The Importance of Financial Forecasting
April 4, 2015 Leave a comment
Financial forecasting is vital to understanding how a business can grow as well as how to face economic downturns and still come out on top. A forecast allows a company to evaluate current and future fiscal conditions in order to guide decisions about policy and manufacturing, not to mention setting up an accurate annual budget. Everyone from small businesses to huge corporations should ideally have in mind what the future of their company looks like so they can plan accordingly.
Of course, accurate predictions can be difficult to come by, especially because of all the factors involved. That’s why experts such as Drew Pearson of General Atlantic have streamlined the process of reviewing portfolios, assessing performance, and monitoring risk management.
The trick is to look at future demand. To do that, it’s important to collect relevant data—not necessarily with complex analytical software, but by having a thorough understanding of current business practices and trends and making an educated guess at what the future might hold. Kien Leong of Production Scheduling suggests paying close attention to current customer trends and, based on that data, trying to project those trends into the future and adapting as trends change. Most importantly, businesses should take the time to measure forecast accuracy.

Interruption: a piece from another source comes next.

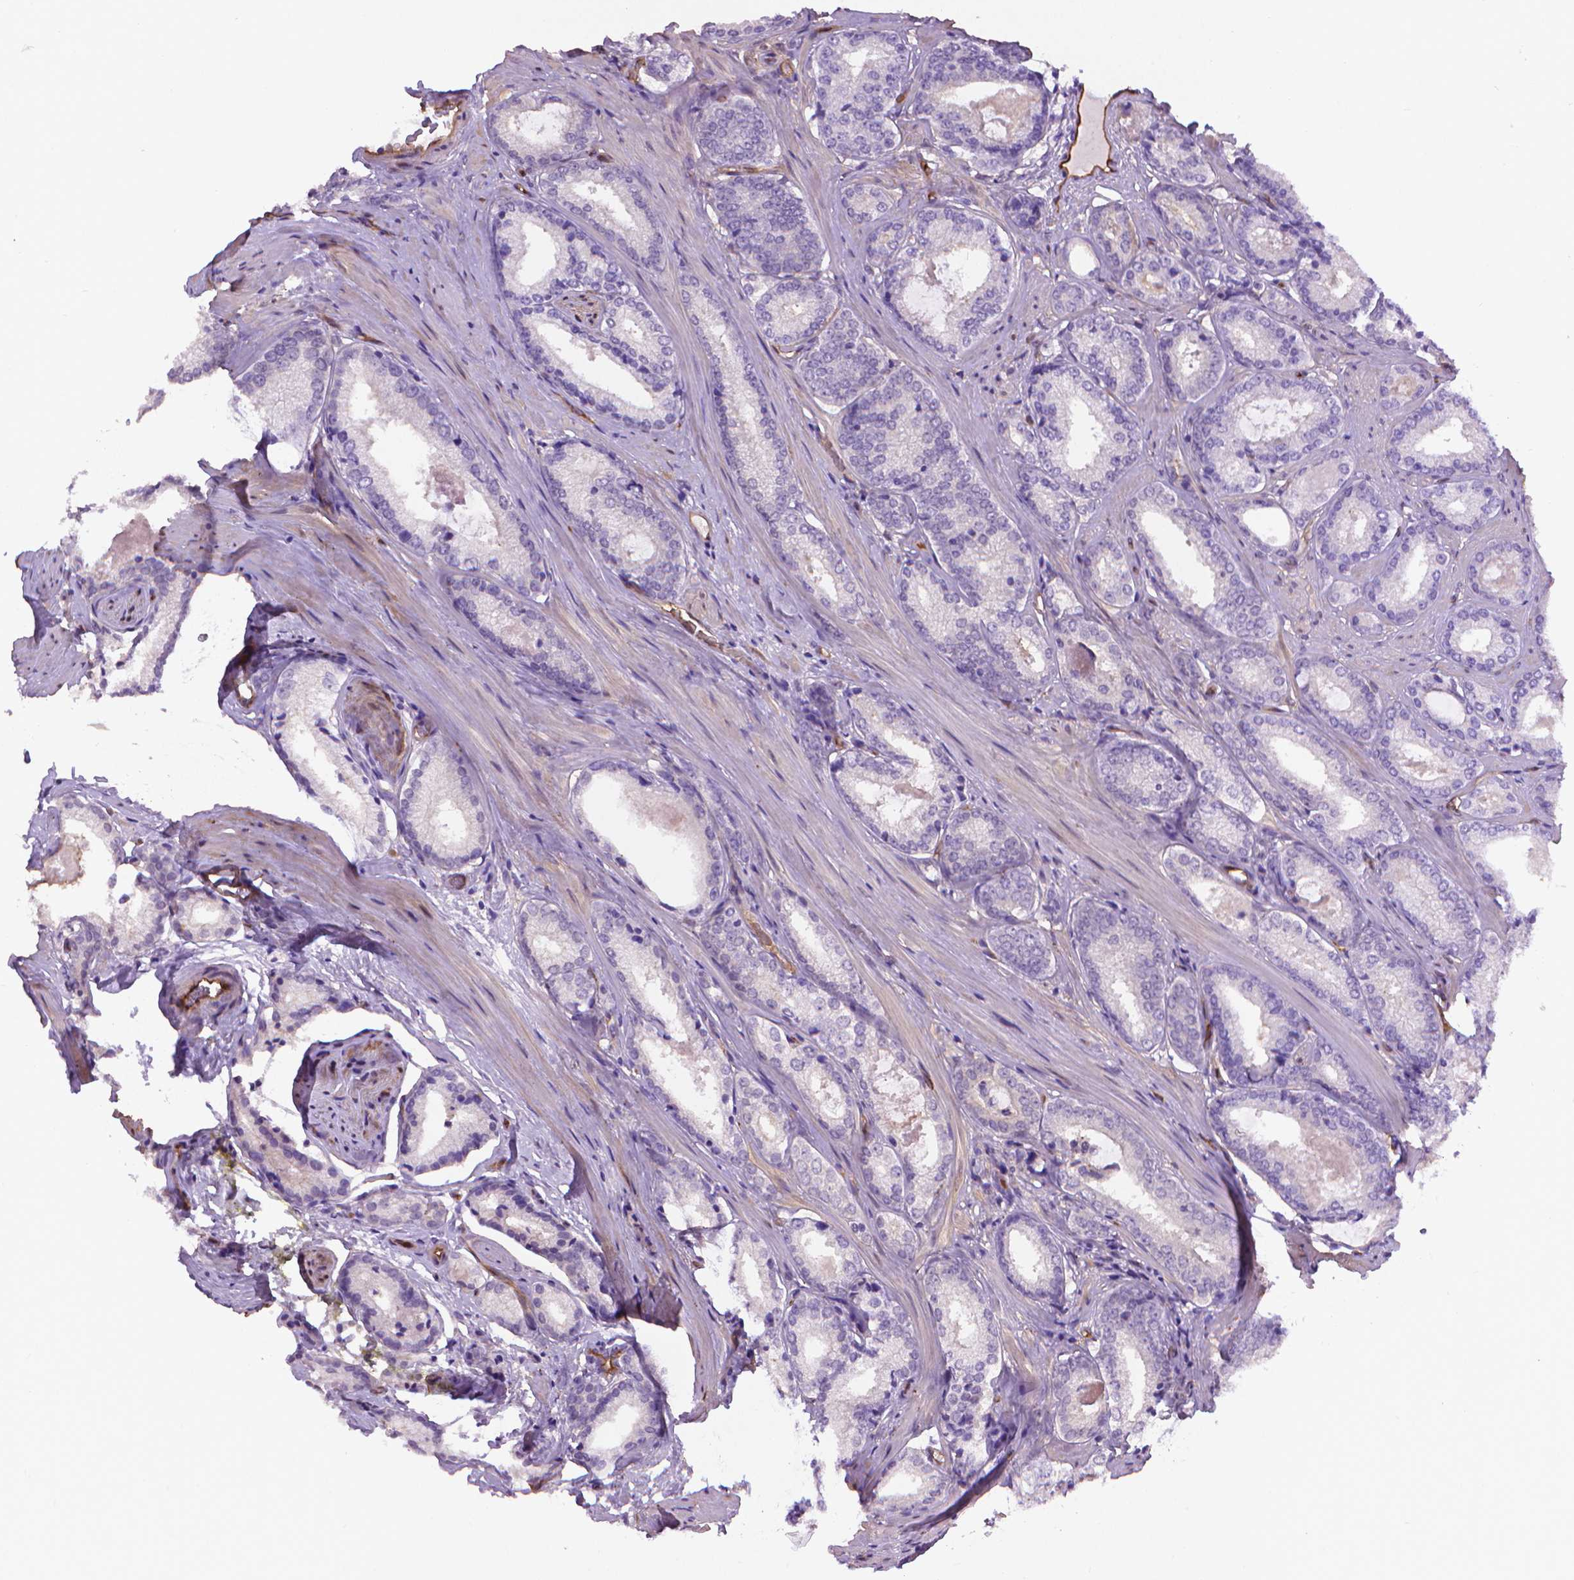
{"staining": {"intensity": "negative", "quantity": "none", "location": "none"}, "tissue": "prostate cancer", "cell_type": "Tumor cells", "image_type": "cancer", "snomed": [{"axis": "morphology", "description": "Adenocarcinoma, Low grade"}, {"axis": "topography", "description": "Prostate"}], "caption": "Tumor cells show no significant protein positivity in prostate cancer.", "gene": "CLIC4", "patient": {"sex": "male", "age": 56}}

Another key factor is allowing for a range of values and scenarios in the forecast. Obviously the future is uncertain, so a definitive forecast isn’t particularly accurate, nor does it allow for changes and maneuvering if the markets change quickly, as they tend to do.
Some key questions to ask when putting together a financial forecast for a company include:
- What is the time span of the forecast?
- What is the forecast objective? In other words, will it affect what investments the company makes? Should the forecast lean toward conservative or more aggressive estimates?
- What are the major revenue and expenditure categories?
- What political/legal issues might affect the forecast? Will any new laws come into play?
The ins and outs of financial forecasting can be complicated, but ultimately they depend less on absolute accuracy and more on being aware of the current market and allowing for a variety of future possibilities.